A Tactical Joint Operation Centre, also known as the Nerve Centre, has been launched at Hluhluwe-iMfolozi Park on the KwaZulu-Natal north coast.
The US funded state of the art facility is used to combat poaching and other illegal activities. Police and highly-trained rangers are part of the programme.
Last year 222 rhino were poached for their horns in KwaZulu-Natal alone.
The Nerve Centre will allow reaction, operations and planning to be linked with other rhino reserves. Among other things, it boasts animal tracking, intelligence camera trap, co-ordination map that shows activities in the park and image recognition.
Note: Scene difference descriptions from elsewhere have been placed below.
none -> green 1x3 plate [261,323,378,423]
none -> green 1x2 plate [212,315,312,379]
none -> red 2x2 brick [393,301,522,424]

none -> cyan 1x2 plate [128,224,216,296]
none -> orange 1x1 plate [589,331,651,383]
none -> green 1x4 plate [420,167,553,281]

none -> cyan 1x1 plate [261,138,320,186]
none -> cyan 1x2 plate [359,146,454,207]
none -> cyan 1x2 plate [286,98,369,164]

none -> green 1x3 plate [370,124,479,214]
Handing over the high-tech centre, US Consul General to KwaZulu-Natal, Sherry Zalika Sykes, says they are hoping to see an increased population of healthy rhino. She says they are also hoping it will provide much-needed information that will lead to arrests and successful prosecutions.
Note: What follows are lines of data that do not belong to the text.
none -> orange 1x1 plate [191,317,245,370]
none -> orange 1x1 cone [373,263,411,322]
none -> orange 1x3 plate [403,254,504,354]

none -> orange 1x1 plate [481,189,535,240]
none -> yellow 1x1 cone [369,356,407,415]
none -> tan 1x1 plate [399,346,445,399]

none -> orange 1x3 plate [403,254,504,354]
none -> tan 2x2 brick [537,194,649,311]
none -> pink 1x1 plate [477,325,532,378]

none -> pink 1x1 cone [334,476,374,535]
“The need to have comprehensive system that brings all those different forms of information together so that in real time we can catch poachers and traffickers of wildlife so that they can be adequately prosecuted and deter the poaching in the first place through effective prosecution. That prevents when people know that the comprehensive are watching. It’s not just one ranger, it’s not just one helicopter.”
Hluhluwe-iMfolozi Park manager, Jabulani Ngubane describes how the centre will work.
“Basically the nerve centre is a heartbeat of the operation like for instance we have copied the SANDF style whereby we have to coordinate everything that we do. You need to know where your guys are at a particular moment and be able to direct them because you will remember that some of the operations happens at night so that it doesn’t happen but also increases your chances of your success as well.”
The park has the highest number of rhino. All white rhino population in the world reportedly come from this park.
Acting Ezemvelo KZN Wildlife CEO, Bheki Khoza, has heaped praise on the US for funding the centre. He says it will provide much-need support to fighting the scourge of rhino poaching.
“Improving our communications to assist our field-based law enforcement staff and also it will provide connectivity and also connectivity with various picket camps and outposts in the park and other agencies like SAPS and our conservation agencies like SA National Park and it will assist in coordination of the information and networking.”
Peace Parks Foundation has provided technical support to the project as well as technology.
The foundation’s CEO Werner Myburgh says the project needs to be applied across all parks, especially in areas close to the border.
“The reality is that poaching won’t stop necessarily. The poachers and criminals will take their business elsewhere because it’s lucrative and they make a lot of money. The only solution to that is to get better in your anti-poaching efforts in those areas where moved in. So in a long term you will be able to expand this type of support that being given not only to one park, one big park but to many parks.”
The same programme was also launched in the Kruger National Park in 2015 and is said to be bearing fruits.